▸ **Given text**
++++++

Legitimate Leadership?

Flanking a ballot box are a monarch on the left and a senator holding a book of law on the right.
Illustration by Phil Foster

What makes a government legitimate? Adams professor of political leadership and democratic values Arthur I. Applbaum believes that legitimacy entails “genuinely having the moral right to rule.” By this right, he explains, governments impose laws and their consequences on citizens and derive immunity from foreign intervention.

The key question is how this right comes about. Americans, Applbaum explains in his recently published book, Legitimacy: The Right to Rule in a Wanton World, tend to discuss legitimacy in procedural terms: if a government comes to power through certain correct steps, such as free elections, it must be legitimate. He ties this notion to what he calls Americans’ “folk theory” of government by consent, whereby legitimacy derives from the consent of the governed.

++++++

▸ **Instructions**
(1) From the passage on government legitimacy, quote the words between "Illustration by Phil" and "from foreign intervention.", inclusive.
(2) Decide whether each statement agrees with the passage on government legitimacy, answering yes or no and quoting the passage's deciding words: (a) Applbaum's book is titled Legitimacy: The Right to Rule in a Wanton World. (b) Under the moral right to rule, governments derive immunity from foreign intervention. (c) The illustration places the monarch to the right of the ballot box.

▸ **Data under study**
++++++

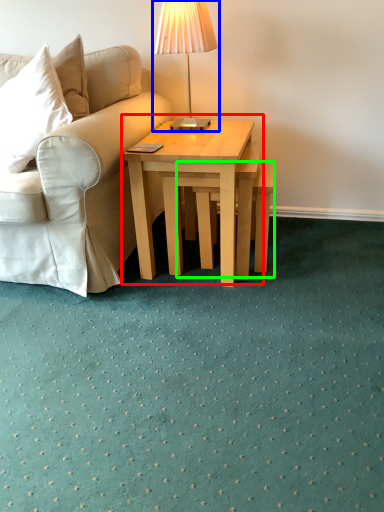
Question: Considering the real-world distances, which object is farthest from coffee table (highlighted by a red box)? table lamp (highlighted by a blue box) or stool (highlighted by a green box)?

Choices:
 (A) table lamp
 (B) stool

Answer: (A)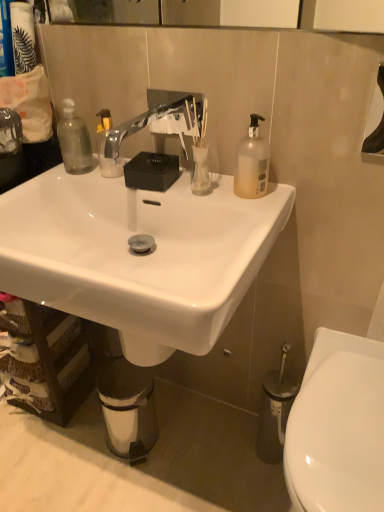
Question: Considering the relative positions of white glossy toilet at lower right and matte black canister at upper left in the image provided, is white glossy toilet at lower right in front of matte black canister at upper left?

Choices:
 (A) no
 (B) yes

Answer: (B)

Question: Would you say matte black canister at upper left is part of white glossy toilet at lower right's contents?

Choices:
 (A) yes
 (B) no

Answer: (B)

Question: Can you confirm if white glossy toilet at lower right is positioned to the right of matte black canister at upper left?

Choices:
 (A) no
 (B) yes

Answer: (B)

Question: Is white glossy toilet at lower right completely or partially outside of matte black canister at upper left?

Choices:
 (A) no
 (B) yes

Answer: (B)

Question: Does white glossy toilet at lower right come behind matte black canister at upper left?

Choices:
 (A) yes
 (B) no

Answer: (B)

Question: Can you confirm if white glossy toilet at lower right is positioned to the left of matte black canister at upper left?

Choices:
 (A) yes
 (B) no

Answer: (B)

Question: Are translucent plastic bottle at upper right and matte black canister at upper left far apart?

Choices:
 (A) yes
 (B) no

Answer: (B)

Question: Is translucent plastic bottle at upper right taller than matte black canister at upper left?

Choices:
 (A) yes
 (B) no

Answer: (B)

Question: Is translucent plastic bottle at upper right placed right next to matte black canister at upper left?

Choices:
 (A) yes
 (B) no

Answer: (B)

Question: Is translucent plastic bottle at upper right not within matte black canister at upper left?

Choices:
 (A) yes
 (B) no

Answer: (A)

Question: Does translucent plastic bottle at upper right have a smaller size compared to matte black canister at upper left?

Choices:
 (A) no
 (B) yes

Answer: (B)

Question: Is translucent plastic bottle at upper right closer to camera compared to matte black canister at upper left?

Choices:
 (A) yes
 (B) no

Answer: (A)

Question: Does brown woven basket at lower left have a smaller size compared to translucent plastic bottle at upper right?

Choices:
 (A) yes
 (B) no

Answer: (B)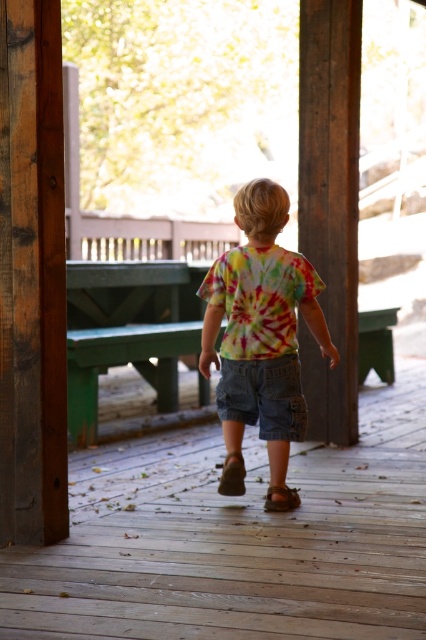
You are a photographer trying to capture the child from behind as they walk towards the wooden deck. Based on the scene, which object between the wooden post at center and the denim shorts at center is taller?

The wooden post at center is taller than the denim shorts at center.

You are standing at point (278, 508) and want to move to point (275, 429). Given that the child is walking towards the bright outdoor area, which direction should you go relative to the child?

Point (275, 429) is behind point (278, 508), so you should go behind the child to reach your destination.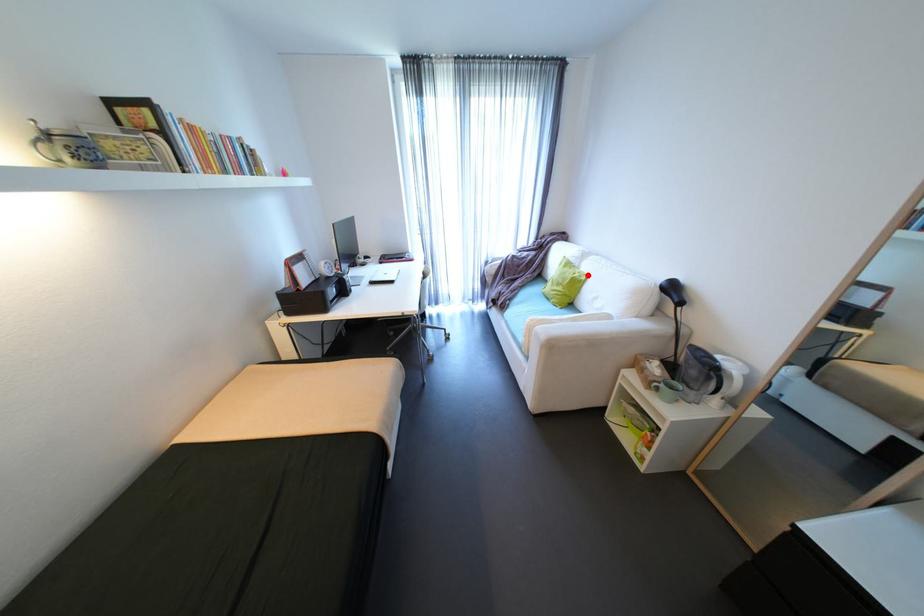
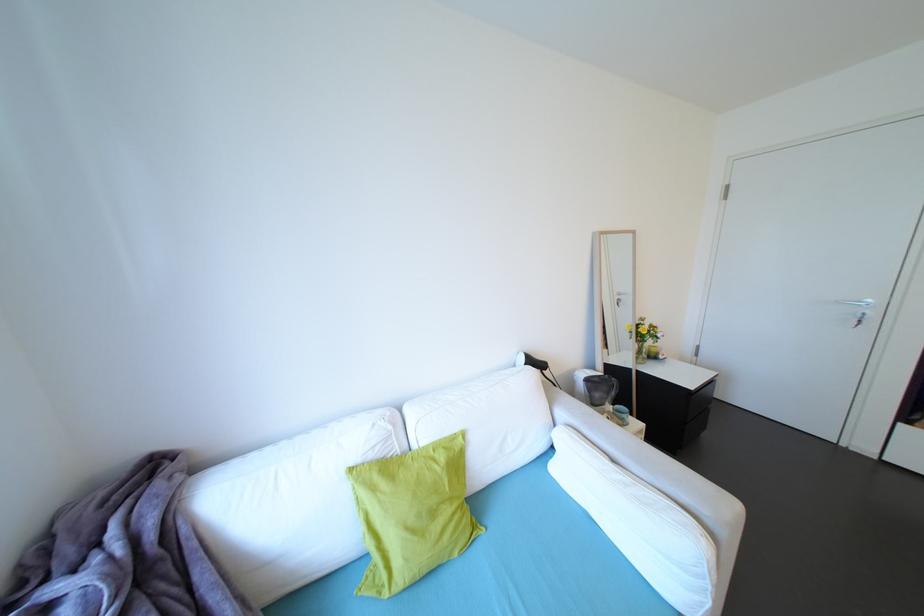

++++++

▸ **Responses per task**
(1)
Illustration by Phil Foster

What makes a government legitimate? Adams professor of political leadership and democratic values Arthur I. Applbaum believes that legitimacy entails “genuinely having the moral right to rule.” By this right, he explains, governments impose laws and their consequences on citizens and derive immunity from foreign intervention.

(2)
(a) Yes: "Legitimacy: The Right to Rule in a Wanton World"
(b) Yes: "derive immunity from foreign intervention"
(c) No: "a monarch on the left"